Work order –
Reproduce the text of every entry below with "Angebot" changed to "Sonderangebot" wherever it appears, keeping everything else the same, and leave the pictures out of your answer.
-- Opening Marker --
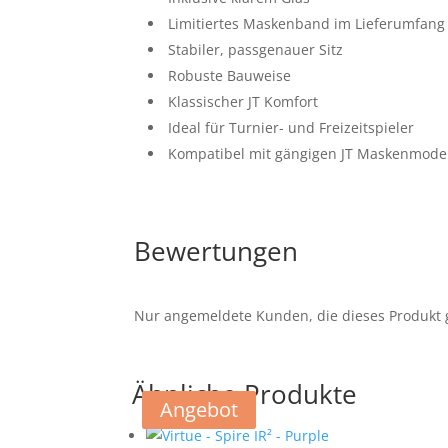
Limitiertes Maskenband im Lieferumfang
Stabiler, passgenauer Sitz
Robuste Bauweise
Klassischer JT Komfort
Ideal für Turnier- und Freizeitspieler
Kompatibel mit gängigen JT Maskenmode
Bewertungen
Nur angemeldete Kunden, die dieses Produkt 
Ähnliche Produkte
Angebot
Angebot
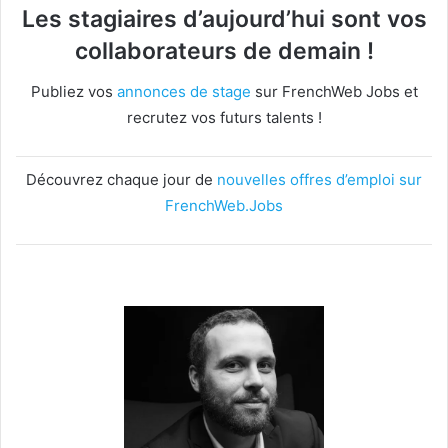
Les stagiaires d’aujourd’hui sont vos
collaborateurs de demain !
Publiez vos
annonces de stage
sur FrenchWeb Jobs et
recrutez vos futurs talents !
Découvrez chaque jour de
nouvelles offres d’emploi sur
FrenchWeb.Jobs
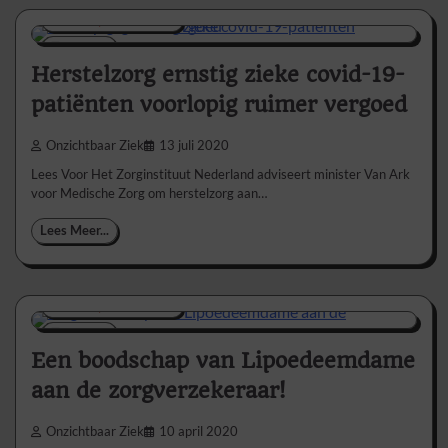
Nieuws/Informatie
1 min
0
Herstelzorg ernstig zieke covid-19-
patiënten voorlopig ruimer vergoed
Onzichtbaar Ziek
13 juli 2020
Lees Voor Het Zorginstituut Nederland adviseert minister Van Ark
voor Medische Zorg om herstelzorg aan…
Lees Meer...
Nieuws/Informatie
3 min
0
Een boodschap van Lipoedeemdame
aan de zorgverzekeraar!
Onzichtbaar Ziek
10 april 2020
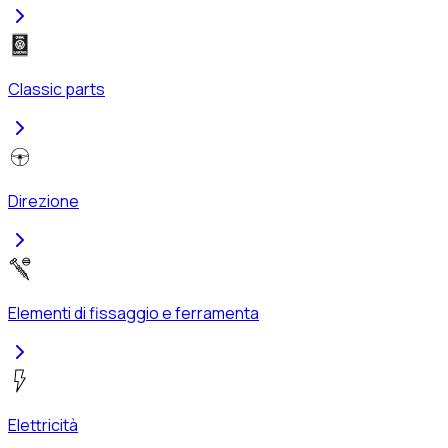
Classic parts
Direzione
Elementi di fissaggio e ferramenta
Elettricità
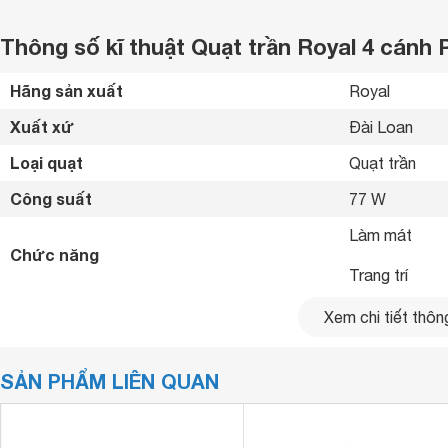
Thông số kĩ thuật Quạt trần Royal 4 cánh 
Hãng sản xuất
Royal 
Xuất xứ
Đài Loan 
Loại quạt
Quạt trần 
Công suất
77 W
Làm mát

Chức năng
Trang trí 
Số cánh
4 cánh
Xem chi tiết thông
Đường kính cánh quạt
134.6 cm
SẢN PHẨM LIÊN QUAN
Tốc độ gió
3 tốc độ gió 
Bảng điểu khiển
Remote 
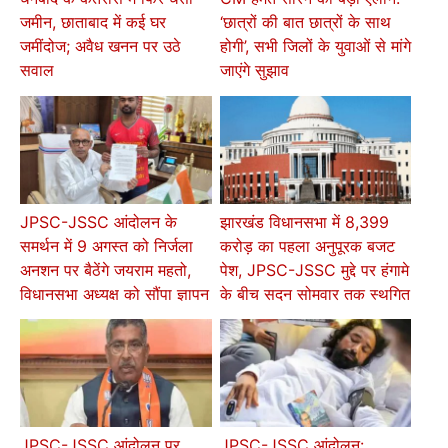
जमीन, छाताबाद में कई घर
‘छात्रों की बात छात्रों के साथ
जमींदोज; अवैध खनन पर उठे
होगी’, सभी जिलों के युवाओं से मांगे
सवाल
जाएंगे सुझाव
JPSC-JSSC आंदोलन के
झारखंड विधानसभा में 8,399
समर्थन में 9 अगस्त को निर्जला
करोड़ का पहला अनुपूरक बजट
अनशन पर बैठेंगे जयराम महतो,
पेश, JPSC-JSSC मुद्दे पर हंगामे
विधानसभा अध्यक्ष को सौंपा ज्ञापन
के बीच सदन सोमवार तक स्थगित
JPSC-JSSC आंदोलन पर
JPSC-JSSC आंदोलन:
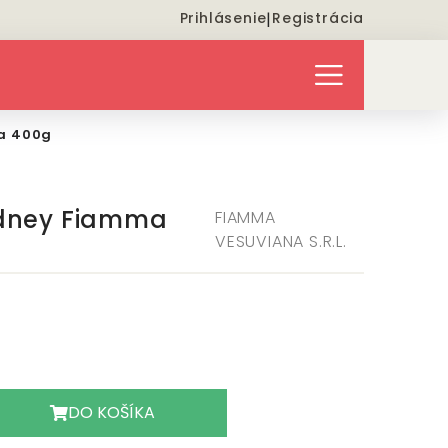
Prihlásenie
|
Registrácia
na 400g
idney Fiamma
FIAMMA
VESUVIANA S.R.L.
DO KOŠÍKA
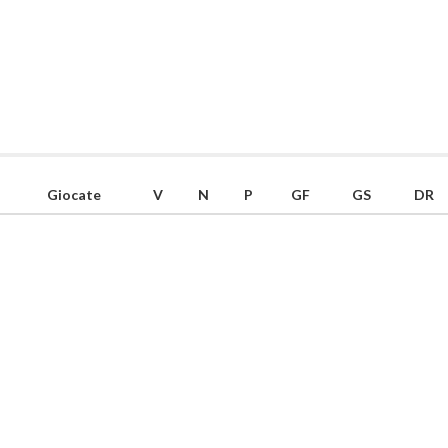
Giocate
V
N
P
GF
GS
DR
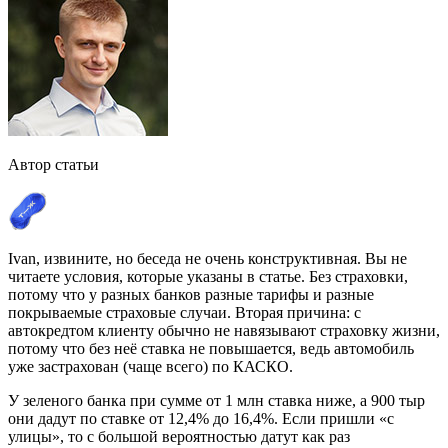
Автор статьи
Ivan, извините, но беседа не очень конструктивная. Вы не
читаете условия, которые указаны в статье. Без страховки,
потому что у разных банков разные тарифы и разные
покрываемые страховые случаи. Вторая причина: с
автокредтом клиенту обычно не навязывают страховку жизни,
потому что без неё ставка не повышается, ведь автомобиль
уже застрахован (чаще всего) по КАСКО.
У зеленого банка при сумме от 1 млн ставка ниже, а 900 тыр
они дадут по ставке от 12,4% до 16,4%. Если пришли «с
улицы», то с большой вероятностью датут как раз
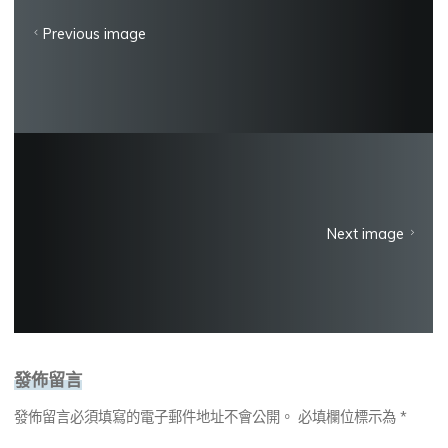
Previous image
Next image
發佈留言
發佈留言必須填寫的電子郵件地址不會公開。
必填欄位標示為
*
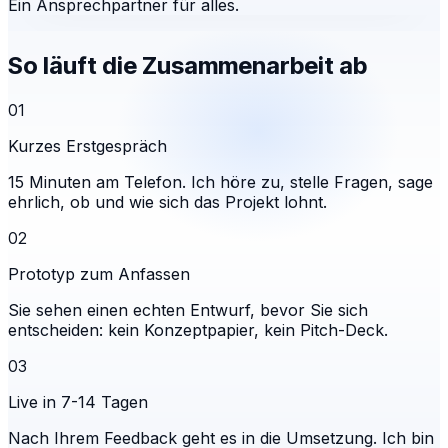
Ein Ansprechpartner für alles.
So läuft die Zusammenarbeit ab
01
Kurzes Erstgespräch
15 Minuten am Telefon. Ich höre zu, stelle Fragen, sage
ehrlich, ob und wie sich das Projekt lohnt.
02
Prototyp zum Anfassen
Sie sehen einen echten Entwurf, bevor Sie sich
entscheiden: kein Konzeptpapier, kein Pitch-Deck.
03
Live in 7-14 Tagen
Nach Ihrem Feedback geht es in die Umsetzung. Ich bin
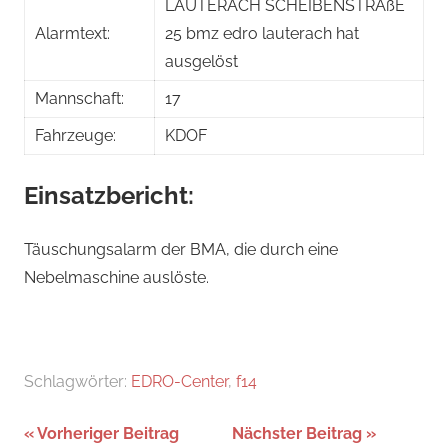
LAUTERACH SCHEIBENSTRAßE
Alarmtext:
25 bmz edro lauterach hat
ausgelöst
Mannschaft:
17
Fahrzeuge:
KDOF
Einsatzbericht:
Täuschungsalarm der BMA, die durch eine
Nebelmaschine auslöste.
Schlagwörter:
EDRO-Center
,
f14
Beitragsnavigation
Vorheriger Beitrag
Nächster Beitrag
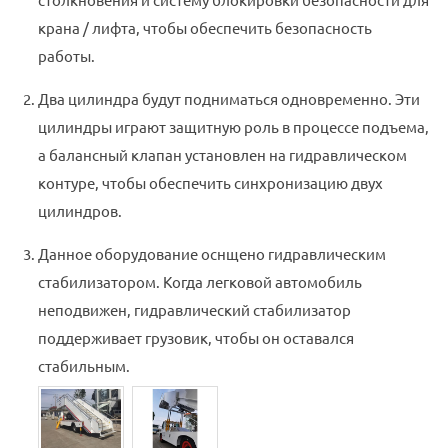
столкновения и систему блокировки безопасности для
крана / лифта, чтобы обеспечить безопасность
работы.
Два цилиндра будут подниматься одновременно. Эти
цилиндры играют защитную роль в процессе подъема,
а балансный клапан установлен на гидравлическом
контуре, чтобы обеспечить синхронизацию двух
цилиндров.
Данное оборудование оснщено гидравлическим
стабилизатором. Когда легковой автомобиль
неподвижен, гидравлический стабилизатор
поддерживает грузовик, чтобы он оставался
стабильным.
-- Closing Marker --
Reply to the task –
Limitiertes Maskenband im Lieferumfang
Stabiler, passgenauer Sitz
Robuste Bauweise
Klassischer JT Komfort
Ideal für Turnier- und Freizeitspieler
Kompatibel mit gängigen JT Maskenmode
Bewertungen
Nur angemeldete Kunden, die dieses Produkt 
Ähnliche Produkte
Sonderangebot
Sonderangebot
Les stagiaires d’aujourd’hui sont vos
collaborateurs de demain !
Publiez vos
annonces de stage
sur FrenchWeb Jobs et
recrutez vos futurs talents !
Découvrez chaque jour de
nouvelles offres d’emploi sur
FrenchWeb.Jobs
Nieuws/Informatie
1 min
0
Herstelzorg ernstig zieke covid-19-
patiënten voorlopig ruimer vergoed
Onzichtbaar Ziek
13 juli 2020
Lees Voor Het Zorginstituut Nederland adviseert minister Van Ark
voor Medische Zorg om herstelzorg aan…
Lees Meer...
Nieuws/Informatie
3 min
0
Een boodschap van Lipoedeemdame
aan de zorgverzekeraar!
Onzichtbaar Ziek
10 april 2020
Classic parts
Direzione
Elementi di fissaggio e ferramenta
Elettricità
Thông số kĩ thuật Quạt trần Royal 4 cánh 
Hãng sản xuất
Royal 
Xuất xứ
Đài Loan 
Loại quạt
Quạt trần 
Công suất
77 W
Làm mát

Chức năng
Trang trí 
Số cánh
4 cánh
Xem chi tiết thông
Đường kính cánh quạt
134.6 cm
SẢN PHẨM LIÊN QUAN
Tốc độ gió
3 tốc độ gió 
Bảng điểu khiển
Remote 
जमीन, छाताबाद में कई घर
‘छात्रों की बात छात्रों के साथ
जमींदोज; अवैध खनन पर उठे
होगी’, सभी जिलों के युवाओं से मांगे
सवाल
जाएंगे सुझाव
JPSC-JSSC आंदोलन के
झारखंड विधानसभा में 8,399
समर्थन में 9 अगस्त को निर्जला
करोड़ का पहला अनुपूरक बजट
अनशन पर बैठेंगे जयराम महतो,
पेश, JPSC-JSSC मुद्दे पर हंगामे
विधानसभा अध्यक्ष को सौंपा ज्ञापन
के बीच सदन सोमवार तक स्थगित
JPSC-JSSC आंदोलन पर
JPSC-JSSC आंदोलन:
Prihlásenie
|
Registrácia
na 400g
idney Fiamma
FIAMMA
VESUVIANA S.R.L.
DO KOŠÍKA
Giocate
V
N
P
GF
GS
DR
Автор статьи
Ivan, извините, но беседа не очень конструктивная. Вы не
читаете условия, которые указаны в статье. Без страховки,
потому что у разных банков разные тарифы и разные
покрываемые страховые случаи. Вторая причина: с
автокредтом клиенту обычно не навязывают страховку жизни,
потому что без неё ставка не повышается, ведь автомобиль
уже застрахован (чаще всего) по КАСКО.
У зеленого банка при сумме от 1 млн ставка ниже, а 900 тыр
они дадут по ставке от 12,4% до 16,4%. Если пришли «с
улицы», то с большой вероятностью датут как раз
Previous image
Next image
發佈留言
發佈留言必須填寫的電子郵件地址不會公開。
必填欄位標示為
*
Ein Ansprechpartner für alles.
So läuft die Zusammenarbeit ab
01
Kurzes Erstgespräch
15 Minuten am Telefon. Ich höre zu, stelle Fragen, sage
ehrlich, ob und wie sich das Projekt lohnt.
02
Prototyp zum Anfassen
Sie sehen einen echten Entwurf, bevor Sie sich
entscheiden: kein Konzeptpapier, kein Pitch-Deck.
03
Live in 7-14 Tagen
Nach Ihrem Feedback geht es in die Umsetzung. Ich bin
LAUTERACH SCHEIBENSTRAßE
Alarmtext:
25 bmz edro lauterach hat
ausgelöst
Mannschaft:
17
Fahrzeuge:
KDOF
Einsatzbericht:
Täuschungsalarm der BMA, die durch eine
Nebelmaschine auslöste.
Schlagwörter:
EDRO-Center
,
f14
Beitragsnavigation
Vorheriger Beitrag
Nächster Beitrag
столкновения и систему блокировки безопасности для
крана / лифта, чтобы обеспечить безопасность
работы.
Два цилиндра будут подниматься одновременно. Эти
цилиндры играют защитную роль в процессе подъема,
а балансный клапан установлен на гидравлическом
контуре, чтобы обеспечить синхронизацию двух
цилиндров.
Данное оборудование оснщено гидравлическим
стабилизатором. Когда легковой автомобиль
неподвижен, гидравлический стабилизатор
поддерживает грузовик, чтобы он оставался
стабильным.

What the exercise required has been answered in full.